▸ **Übungstext**
########
50 Jahre Militärputsch in Chile: Allendes Kultur und Brugnolis Werk
Als Textilkünstlerin war Paulina Brugnoli Zeugin des gesellschaftlichen Aufbruchs 1970 in Chile – und des Putsches am 11. September 1973.
Noch heute fehlt jede Spur von dem geometrisch gestalteten Wandteppich, den die Textilkünstlerin Paulina Brugnoli 1972 für die Eröffnung des „Unctad III“- Gebäudes in Santiago de Chile entwarf. Chile war das Gastgeberland der 3. Konferenz der Vereinten Nationen für Handel und Entwicklung.
Der Regierung Präsident Salvador Allendes gelang es in nur 275 Tagen, das emblematische Bauwerk in kollektiver Kraftanstrengung fertigzustellen. Es sollte stellvertretend für den kulturellen Aufbruch unter Allende und der Unidad Popular stehen.
########
▸ **Gezeigte Zeilen**

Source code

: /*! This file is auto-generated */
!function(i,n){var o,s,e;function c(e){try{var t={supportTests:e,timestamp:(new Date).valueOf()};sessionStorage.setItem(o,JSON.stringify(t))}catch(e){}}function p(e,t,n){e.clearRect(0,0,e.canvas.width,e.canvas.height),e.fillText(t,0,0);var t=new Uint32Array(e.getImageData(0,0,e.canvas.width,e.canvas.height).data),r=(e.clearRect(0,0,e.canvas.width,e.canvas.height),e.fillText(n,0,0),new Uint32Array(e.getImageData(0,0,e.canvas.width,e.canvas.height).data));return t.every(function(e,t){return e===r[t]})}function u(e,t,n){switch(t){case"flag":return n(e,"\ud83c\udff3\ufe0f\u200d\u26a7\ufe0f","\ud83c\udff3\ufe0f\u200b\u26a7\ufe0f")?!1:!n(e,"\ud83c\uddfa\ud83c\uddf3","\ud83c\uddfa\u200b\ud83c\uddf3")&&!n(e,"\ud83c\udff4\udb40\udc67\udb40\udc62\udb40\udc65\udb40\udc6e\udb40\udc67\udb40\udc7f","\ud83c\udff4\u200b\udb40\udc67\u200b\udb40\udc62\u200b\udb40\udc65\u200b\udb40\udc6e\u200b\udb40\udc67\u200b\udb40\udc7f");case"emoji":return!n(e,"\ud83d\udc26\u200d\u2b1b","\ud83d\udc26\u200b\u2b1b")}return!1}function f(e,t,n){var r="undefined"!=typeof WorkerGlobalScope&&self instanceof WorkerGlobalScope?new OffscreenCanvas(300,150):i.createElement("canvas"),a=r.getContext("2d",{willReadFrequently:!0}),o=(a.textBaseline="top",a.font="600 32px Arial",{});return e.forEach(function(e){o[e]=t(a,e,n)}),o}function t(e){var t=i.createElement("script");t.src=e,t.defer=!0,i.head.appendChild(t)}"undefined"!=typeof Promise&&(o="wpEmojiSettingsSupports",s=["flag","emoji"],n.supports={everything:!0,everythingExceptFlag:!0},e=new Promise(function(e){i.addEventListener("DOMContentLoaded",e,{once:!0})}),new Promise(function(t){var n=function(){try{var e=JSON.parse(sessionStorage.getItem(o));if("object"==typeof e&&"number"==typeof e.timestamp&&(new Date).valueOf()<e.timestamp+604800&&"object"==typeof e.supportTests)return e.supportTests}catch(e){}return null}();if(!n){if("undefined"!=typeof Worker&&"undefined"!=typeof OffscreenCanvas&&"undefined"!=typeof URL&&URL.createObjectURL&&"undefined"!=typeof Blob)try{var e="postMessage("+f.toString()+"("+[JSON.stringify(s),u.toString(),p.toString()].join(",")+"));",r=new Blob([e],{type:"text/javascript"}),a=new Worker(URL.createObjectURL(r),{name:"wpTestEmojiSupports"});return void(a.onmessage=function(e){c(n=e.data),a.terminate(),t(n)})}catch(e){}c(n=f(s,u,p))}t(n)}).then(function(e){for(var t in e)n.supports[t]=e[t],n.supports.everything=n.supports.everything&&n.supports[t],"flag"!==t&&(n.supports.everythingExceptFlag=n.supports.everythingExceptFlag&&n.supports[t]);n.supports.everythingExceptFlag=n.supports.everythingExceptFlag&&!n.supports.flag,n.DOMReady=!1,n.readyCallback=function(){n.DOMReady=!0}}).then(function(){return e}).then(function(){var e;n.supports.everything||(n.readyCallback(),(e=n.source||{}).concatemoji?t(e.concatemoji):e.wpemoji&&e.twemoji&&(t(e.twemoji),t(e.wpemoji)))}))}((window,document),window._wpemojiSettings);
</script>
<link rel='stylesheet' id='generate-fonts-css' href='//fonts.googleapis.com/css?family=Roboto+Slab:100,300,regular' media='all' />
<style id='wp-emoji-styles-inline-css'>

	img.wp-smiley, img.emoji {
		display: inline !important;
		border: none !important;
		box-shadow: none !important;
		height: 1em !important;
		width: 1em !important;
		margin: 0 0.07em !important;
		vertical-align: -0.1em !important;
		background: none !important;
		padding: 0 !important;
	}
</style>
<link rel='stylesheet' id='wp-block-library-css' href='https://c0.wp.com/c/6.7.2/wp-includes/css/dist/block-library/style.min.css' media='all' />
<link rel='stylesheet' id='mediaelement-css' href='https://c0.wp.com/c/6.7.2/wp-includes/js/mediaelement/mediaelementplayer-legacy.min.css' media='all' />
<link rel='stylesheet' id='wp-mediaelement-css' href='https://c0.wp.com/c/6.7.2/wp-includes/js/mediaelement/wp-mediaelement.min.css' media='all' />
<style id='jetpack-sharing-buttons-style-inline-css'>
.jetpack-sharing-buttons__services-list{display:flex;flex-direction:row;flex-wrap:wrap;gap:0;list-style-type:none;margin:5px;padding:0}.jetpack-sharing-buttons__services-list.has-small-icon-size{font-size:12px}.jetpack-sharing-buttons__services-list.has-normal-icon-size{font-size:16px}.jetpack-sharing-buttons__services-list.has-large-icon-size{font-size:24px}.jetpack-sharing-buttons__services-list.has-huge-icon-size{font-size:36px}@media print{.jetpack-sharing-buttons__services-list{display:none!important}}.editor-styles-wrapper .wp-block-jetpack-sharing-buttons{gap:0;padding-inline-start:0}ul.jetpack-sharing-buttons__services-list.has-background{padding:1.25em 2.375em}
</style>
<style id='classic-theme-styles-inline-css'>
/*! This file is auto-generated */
########
▸ **Fragen**
1) Beantworte zum Übungstext:
(a) In welchem Jahr entwarf Paulina Brugnoli den Wandteppich für das „Unctad III“-Gebäude?
(b) Welches Land war Gastgeber der 3. Konferenz der Vereinten Nationen für Handel und Entwicklung?
(c) In wie vielen Tagen stellte die Regierung Allendes das Bauwerk fertig?
2) Benenne im Übungstext „Wandteppich“ in „Bildteppich“ um und gib den Abschnitt von „50 Jahre Militärputsch“ bis „Handel und Entwicklung.“ mit dieser Änderung wieder.
Die Zeilen stehen für sich und haben mit dem Übungstext nichts zu tun.

▸ **Lösungen**
1)
(a) 1972
(b) Chile
(c) In 275 Tagen

2)
50 Jahre Militärputsch in Chile: Allendes Kultur und Brugnolis Werk
Als Textilkünstlerin war Paulina Brugnoli Zeugin des gesellschaftlichen Aufbruchs 1970 in Chile – und des Putsches am 11. September 1973.
Noch heute fehlt jede Spur von dem geometrisch gestalteten Bildteppich, den die Textilkünstlerin Paulina Brugnoli 1972 für die Eröffnung des „Unctad III“- Gebäudes in Santiago de Chile entwarf. Chile war das Gastgeberland der 3. Konferenz der Vereinten Nationen für Handel und Entwicklung.